Charles Pooley Lectures on Microlaunchers at AIAA Meeting
Charles Pooley gave a lecture on his Microlaunchers program at the Antelope Valley Section of the American Institute of Aeronautics and Astronautics (AIAA) on 25 September 2007. Below is the text of the announcement about the talk sent by Nalin A. Ratnayake of NASA's Dryden Flight Research Center and Section Chairman of AIAA Antelope Valley.

Figure 1. Charles Pooley spoke about Microlaunchers at the 2006 Citizen Science Conference. Photograph by Forrest M. Mims III.
Microlaunchers: The Case for Very Small Spacecraft
Presently the business of space exploration is characterized by very large, expensive systems in which there is limited opportunity for participation by more than a few. Even the recent entrepreneurial efforts tend to involve investments on the order of tens to a hundred million dollars.

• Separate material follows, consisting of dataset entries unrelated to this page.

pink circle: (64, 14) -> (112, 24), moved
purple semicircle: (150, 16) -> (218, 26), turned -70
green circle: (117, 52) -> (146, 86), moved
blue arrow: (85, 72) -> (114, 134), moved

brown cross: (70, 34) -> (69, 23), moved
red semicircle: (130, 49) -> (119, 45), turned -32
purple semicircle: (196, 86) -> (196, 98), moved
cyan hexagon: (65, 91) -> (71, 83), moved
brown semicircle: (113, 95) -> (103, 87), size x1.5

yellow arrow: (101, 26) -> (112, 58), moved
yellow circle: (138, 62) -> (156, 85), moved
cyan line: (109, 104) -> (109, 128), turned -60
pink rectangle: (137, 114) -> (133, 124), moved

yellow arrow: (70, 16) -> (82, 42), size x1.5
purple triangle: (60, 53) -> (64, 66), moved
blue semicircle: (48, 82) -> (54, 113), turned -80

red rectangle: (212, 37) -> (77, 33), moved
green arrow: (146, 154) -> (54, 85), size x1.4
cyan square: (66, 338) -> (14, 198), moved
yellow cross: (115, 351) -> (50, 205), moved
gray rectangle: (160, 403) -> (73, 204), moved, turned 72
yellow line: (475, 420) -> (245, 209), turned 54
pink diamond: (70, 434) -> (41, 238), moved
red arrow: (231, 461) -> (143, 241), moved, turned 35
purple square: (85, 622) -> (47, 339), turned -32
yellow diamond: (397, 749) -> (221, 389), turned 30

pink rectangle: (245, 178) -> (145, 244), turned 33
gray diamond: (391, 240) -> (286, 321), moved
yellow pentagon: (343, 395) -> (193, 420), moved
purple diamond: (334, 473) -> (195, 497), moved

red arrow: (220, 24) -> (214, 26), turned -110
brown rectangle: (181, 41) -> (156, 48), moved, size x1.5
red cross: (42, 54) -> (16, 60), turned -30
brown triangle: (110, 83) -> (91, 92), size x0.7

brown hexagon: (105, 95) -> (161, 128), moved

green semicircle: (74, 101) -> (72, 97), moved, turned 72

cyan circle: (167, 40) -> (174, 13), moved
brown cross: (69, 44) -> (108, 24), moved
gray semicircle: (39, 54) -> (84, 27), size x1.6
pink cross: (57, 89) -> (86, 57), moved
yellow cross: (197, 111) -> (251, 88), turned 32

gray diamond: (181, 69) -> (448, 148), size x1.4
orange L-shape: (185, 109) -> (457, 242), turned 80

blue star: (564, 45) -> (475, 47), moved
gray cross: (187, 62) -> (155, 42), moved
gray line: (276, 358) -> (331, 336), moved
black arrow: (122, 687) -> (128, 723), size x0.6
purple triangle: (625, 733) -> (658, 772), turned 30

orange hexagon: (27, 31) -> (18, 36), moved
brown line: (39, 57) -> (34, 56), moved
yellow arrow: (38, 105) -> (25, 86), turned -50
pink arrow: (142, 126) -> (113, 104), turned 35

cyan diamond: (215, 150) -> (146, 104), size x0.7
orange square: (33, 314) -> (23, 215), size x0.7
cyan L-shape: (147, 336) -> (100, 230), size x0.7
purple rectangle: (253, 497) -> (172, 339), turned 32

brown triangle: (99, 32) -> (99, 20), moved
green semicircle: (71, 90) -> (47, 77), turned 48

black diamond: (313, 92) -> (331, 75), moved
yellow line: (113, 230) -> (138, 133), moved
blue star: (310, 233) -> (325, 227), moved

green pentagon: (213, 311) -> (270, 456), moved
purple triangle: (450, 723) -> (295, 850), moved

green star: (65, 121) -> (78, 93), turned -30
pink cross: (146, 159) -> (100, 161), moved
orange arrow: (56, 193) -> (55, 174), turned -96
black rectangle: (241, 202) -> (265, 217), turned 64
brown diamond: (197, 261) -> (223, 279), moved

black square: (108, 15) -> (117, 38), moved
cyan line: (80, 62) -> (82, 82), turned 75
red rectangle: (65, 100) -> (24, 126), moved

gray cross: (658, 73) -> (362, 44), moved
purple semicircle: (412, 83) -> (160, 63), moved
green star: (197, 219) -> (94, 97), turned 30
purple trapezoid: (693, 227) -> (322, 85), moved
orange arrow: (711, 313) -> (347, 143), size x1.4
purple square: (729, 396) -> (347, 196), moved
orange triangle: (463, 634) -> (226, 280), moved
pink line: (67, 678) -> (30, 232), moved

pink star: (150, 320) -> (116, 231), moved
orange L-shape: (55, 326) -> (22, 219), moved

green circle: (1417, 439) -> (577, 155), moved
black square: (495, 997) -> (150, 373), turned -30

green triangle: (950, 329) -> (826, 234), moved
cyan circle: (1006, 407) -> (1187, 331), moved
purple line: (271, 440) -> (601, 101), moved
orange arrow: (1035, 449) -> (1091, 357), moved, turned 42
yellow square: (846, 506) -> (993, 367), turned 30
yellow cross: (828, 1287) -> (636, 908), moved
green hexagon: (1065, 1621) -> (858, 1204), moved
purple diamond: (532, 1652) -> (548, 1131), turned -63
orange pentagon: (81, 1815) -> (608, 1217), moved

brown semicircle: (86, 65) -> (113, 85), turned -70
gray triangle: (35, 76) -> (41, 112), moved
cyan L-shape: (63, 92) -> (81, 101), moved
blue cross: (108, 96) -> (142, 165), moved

Launches are so infrequent that there is little opportunity to increase the scale of involvement.
Drawing on the history of computers of "The Mainframe Era" and what suddenly happened in the 1970's, Pooley describes a pathway that could in a manner analogous to that of the advent of the microcomputer lower the cost of entry by development of tiny frequently launched vehicles and spacecraft.
Microlaunchers is intended to create an evolutionary pathway that can stimulate new industries and involvement of a much wider population than now possible.
About Charles Pooley
Charles Pooley is self employed as a consultant and designer with forty years experience in electronics and electrooptics. His background ranges from two years at sea on an oceanographic ship, involvement in startups, patents, to the design of a sounding rocket.
As president of Pacific Rocket Society he designed and with a small group tested the propulsion for a sounding rocket. Presently located in Mojave, California, he is involved with the startup Microlaunchers.
For the past ten years he has been studying issues involved in space entrepreneurism, and the impediments to its development.